The Kenya military confirms two Westgate mall attackers exclusively named by Channel 4 News were responsible for the atrocity which killed 67 people last month.
It follows a report by Channel 4 News Africa Correspondent Jamal Osman on September 26 in which he exclusively revealed that Umayr and Khattab-al-Kene were two of the attackers.
Umayr is believed to have been killed in this week’s siege, was a Kenyan national, born to a Christian family from Nairobi. He converted to Islam and was also a former member of Kenya’s special forces.
Khattab was named by Channel 4 sources as a Somali national who worked in an Islamic bookshop in the Nairobi suburb of Eastleigh. He was arrested and imprisoned in Somalia, and it is alleged he was tortured by the CIA while in custody there.
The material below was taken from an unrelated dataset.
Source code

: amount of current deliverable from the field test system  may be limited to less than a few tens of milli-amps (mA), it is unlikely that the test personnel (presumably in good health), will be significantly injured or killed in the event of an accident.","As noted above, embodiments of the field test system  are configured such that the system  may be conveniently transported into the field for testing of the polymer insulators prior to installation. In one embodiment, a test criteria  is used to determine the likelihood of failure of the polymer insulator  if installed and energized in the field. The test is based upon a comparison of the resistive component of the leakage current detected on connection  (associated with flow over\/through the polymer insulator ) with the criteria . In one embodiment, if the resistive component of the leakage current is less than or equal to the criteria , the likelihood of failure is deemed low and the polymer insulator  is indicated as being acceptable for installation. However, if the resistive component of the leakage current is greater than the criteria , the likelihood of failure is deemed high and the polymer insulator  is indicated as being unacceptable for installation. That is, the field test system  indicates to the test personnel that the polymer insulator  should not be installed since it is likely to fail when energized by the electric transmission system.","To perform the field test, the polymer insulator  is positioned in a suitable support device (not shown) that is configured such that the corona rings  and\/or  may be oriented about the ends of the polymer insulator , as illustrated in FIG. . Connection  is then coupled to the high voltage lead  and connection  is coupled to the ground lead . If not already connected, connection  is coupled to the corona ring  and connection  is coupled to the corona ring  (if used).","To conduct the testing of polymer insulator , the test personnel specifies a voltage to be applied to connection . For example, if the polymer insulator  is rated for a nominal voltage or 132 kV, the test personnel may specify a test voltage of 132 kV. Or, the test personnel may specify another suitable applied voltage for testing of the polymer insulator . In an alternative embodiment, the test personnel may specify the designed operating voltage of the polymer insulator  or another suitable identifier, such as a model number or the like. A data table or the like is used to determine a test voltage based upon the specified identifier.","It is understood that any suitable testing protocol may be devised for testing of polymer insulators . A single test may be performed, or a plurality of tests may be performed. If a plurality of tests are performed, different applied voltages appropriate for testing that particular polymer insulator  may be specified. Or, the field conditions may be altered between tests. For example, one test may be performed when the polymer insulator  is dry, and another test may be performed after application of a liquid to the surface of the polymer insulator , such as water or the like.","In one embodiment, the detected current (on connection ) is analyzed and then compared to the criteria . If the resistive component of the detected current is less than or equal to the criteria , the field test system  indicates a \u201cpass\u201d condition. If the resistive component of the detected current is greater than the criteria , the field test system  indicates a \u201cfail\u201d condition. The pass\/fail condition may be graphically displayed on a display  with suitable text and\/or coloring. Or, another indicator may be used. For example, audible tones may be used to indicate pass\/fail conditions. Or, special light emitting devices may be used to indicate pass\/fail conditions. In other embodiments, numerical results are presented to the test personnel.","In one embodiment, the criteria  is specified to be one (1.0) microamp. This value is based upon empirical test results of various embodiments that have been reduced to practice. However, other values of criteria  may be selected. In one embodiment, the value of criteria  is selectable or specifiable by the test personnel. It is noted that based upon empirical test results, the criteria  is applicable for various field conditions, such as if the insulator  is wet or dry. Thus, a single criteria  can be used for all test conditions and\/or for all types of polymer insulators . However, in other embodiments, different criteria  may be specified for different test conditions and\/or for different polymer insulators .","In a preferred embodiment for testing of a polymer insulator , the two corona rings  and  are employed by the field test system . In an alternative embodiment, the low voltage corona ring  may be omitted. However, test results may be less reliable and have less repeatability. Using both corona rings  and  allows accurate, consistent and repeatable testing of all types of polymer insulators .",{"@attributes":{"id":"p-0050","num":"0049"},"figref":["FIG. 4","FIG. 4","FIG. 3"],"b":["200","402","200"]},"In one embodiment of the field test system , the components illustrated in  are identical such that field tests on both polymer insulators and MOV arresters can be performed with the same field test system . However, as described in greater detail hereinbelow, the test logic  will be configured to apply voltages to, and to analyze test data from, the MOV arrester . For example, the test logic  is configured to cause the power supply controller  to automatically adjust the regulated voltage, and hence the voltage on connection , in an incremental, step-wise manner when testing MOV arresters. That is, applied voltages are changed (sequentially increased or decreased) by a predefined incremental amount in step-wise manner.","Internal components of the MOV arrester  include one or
Speaking on Saturday, Major Emmanuel Chirchir said the four mall attackers were Abu Baara al-Sudani, Omar Nabhan, Khattab al-Kene and Umayr, all of whom died following the raid which ended the four-day siege.
The identities of the men come as a private television station in Nairobi obtained and broadcast the CCTV footage from the Nairobi mall.
The footage (see above) shows no more than four attackers.
They are seen calmly walking through a storeroom inside the complex, holding machine guns. One of the men’s pant legs appears to be stained with blood, though he is not limping, and it is unclear if the blood is his, or that of his victims’.
The footage contradicts earlier government statements which indicated that between 10 to 15 attackers were involved in the September 21 attack. Terrified shoppers hid behind mannequins, inside cardboard boxes, in storage rooms, in ventilation shafts and in the parking lot underneath parked cars, many hiding for hours before help arrived.
Al-Shabab, al-Qaida’s affiliate in neighboring Somalia, claimed responsibility for the attack, saying it was revenge for Kenya’s military intervention in Somalia in 2011 that was aimed at flushing out the extremists.
Matt Bryden, the former head of the United Nations Monitoring Group on Somalia and Eritrea, said via email that al-Kene and Umayr are known members of al-Hijra, the Kenyan arm of al-Shabab.
He added that Nabhan may be a relative of Saleh Ali Saleh Nabhan, one of the most-wanted al-Qaida operatives in the region and an alleged plotter in the 1998 bombings at U.S. embassies in Kenya and Tanzania that killed more than 250 people.
He was killed in 2009 when Navy SEALS led a strike in the town of Barawe in Somalia where he was hiding.
Early Saturday, foreign military forces carried out a pre-dawn strike against fighters in the same southern Somali village.
The strike in Barawe took place in the hours before morning prayers against what one official said were “high-profile” targets, without providing further details. A Western intelligence official said it appeared likely that either U.S. or French forces carried out the attack.
Both insisted on anonymity to discuss intelligence matters.
A resident of Barawe a seaside town 150 miles south of Mogadishu said by telephone that heavy gunfire woke up the population.